Last week, the Mississippi River surged against the levees, finally shattering restraints near St. Louis. Up and down the waterway, authorities hurried to secure hometowns, farmlands, and highways against the potential breach. “It could be anytime,” the Rivers Pointe fire chief told The St. Louis Post-Dispatch. “The hope is to keep Highway 94 open.” Even now, watching the water flow higher and faster still, it is worth thinking about how or why Americans have chosen to embrace life along the river: the shifting networks of politics and profit, the deep imprint of slavery on the region’s past, and the legacy of a South that may or may not have grown closer to the world, in the many ways that the Confederates or others have intended over time. This conscious construction of a river culture—as it was made and understood by the region’s black and white nineteenth-century predecessors, men and women who were also sensitive to sudden danger, but eager to maintain the dense traffic of the cotton trade—permeates Walter Johnson’s River of Dark Dreams and guides his expert analysis through their winding stories.

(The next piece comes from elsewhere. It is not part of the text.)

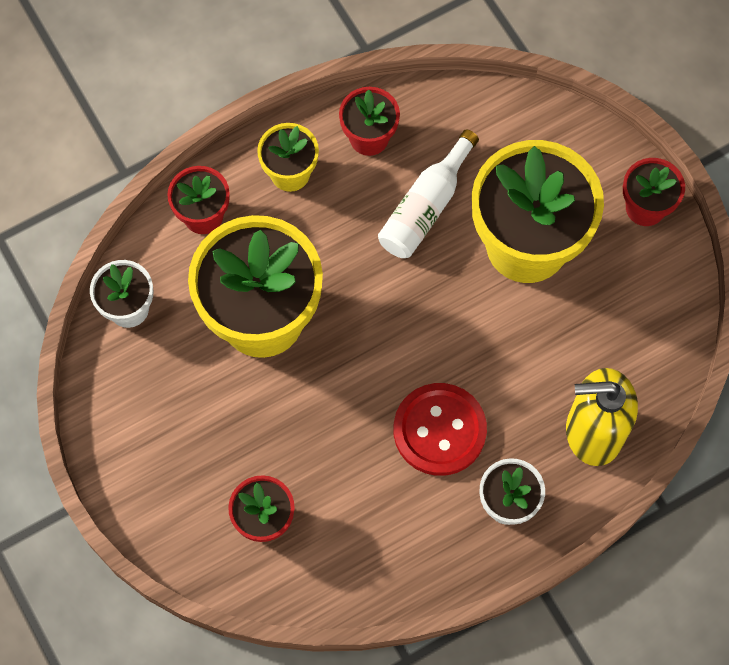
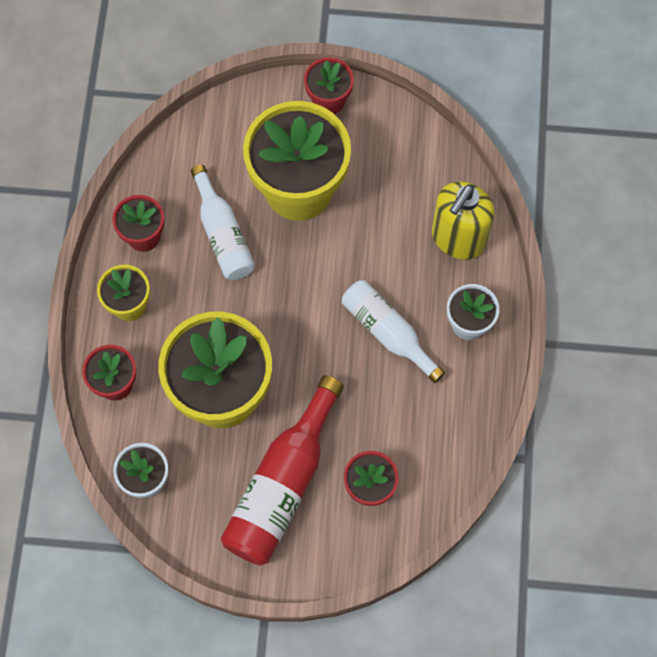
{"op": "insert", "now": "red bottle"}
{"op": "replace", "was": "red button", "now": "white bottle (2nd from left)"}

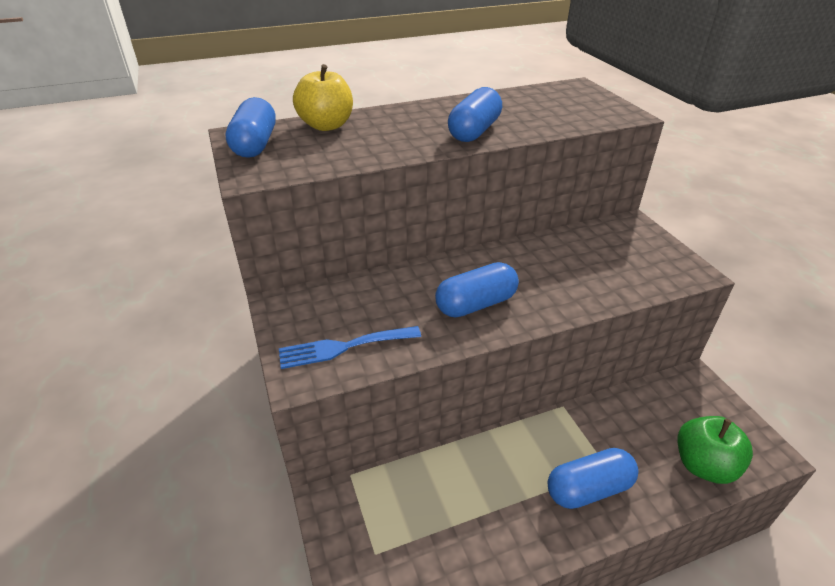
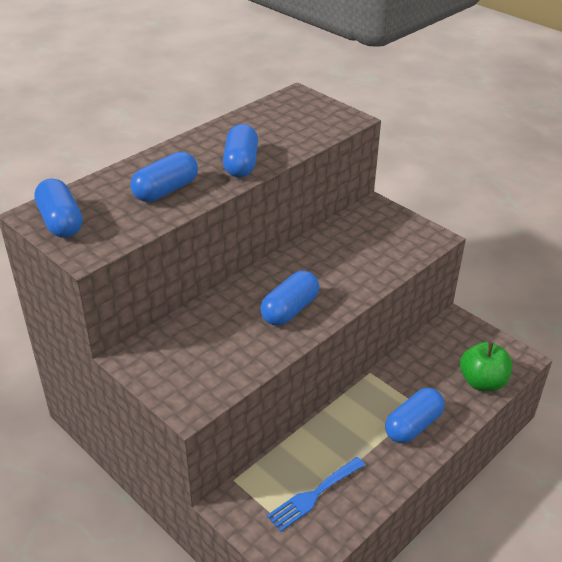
{"op": "delete", "was": "yellow apple"}
{"op": "insert", "now": "blue capsule (2nd from left)"}
{"op": "move", "was": "blue fork"}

There, as other roundtable contributors have observed, Johnson skillfully recovers both the spectacle and the soundtrack of slavery. Deploying a wide and well-considered source base, Johnson shifts easily between different narratives by giving equal time to con men, runaway slaves, gamblers, and the vast corps of “translocal” workers who people the Cotton Kingdom. Grand in scope and minute in detail, Johnson largely succeeds in crafting a precise and balanced analysis, though it is worth echoing that a more sustained look at the role of religion in river culture might have sharpened the project. If the book’s first chapters act to frame the logistics and beauty of the “steamboat sublime,” then the following pages provide some much-needed dissonance, via Johnson’s thick descriptions of slaves’ family life and punishment.
Beyond the buying and selling of blacks, Johnson is interested in the scientific theories used to describe slaves. His investigation of the cultural vernacular that entrenched the “peculiar institution” of black slavery—while constricting white slave-owners to the plantation sphere—is thoughtfully done. Operating at a slightly different economic level than plantation masters, the slave traders who learned to speak that language of racial “suitability” also shaped a fractured future for the Mississippi’s many neighborhoods: “Slaves’ skin color came to articulate the distance between the sphere of (white) consumption and that of (black) production, between slaveholders’ houses and their fields, between intellectual and cultural attainment and gross physicality and unending toil” (160). Johnson persuades us here, and later on, that these cultural attitudes ultimately grew pervasive enough for Southerners to lead the charge for a “Mississippian Empire.”
River is ambitious in scope, with a well-selected set of illustrations to match Johnson’s key themes in a series of military maps, Land Office gridwork, prints of slave sale inspections, and bird’s eye views of New Orleans and the region. Special attention given to the visual record of slavery and the effects of toil in the transnational Cotton Kingdom makes the reader feel powerfully present. Long after the concluding chapter, one photograph still hung in my mind: No. 19, that of a black child and a white baby, paired in a gilt frame and simply captioned: “Caretaker and child, slave and owner.” With River, Johnson pulls off a major feat of historiography, provoking us to reconsider what “antebellum” river culture can serve as a prequel to understanding about America, apart from the Civil War. The answers he has sketched out here— in capsule histories of globalization, race theory, environmental use, and Southern intellectualism, just to name a few—all open up opportunities for new research.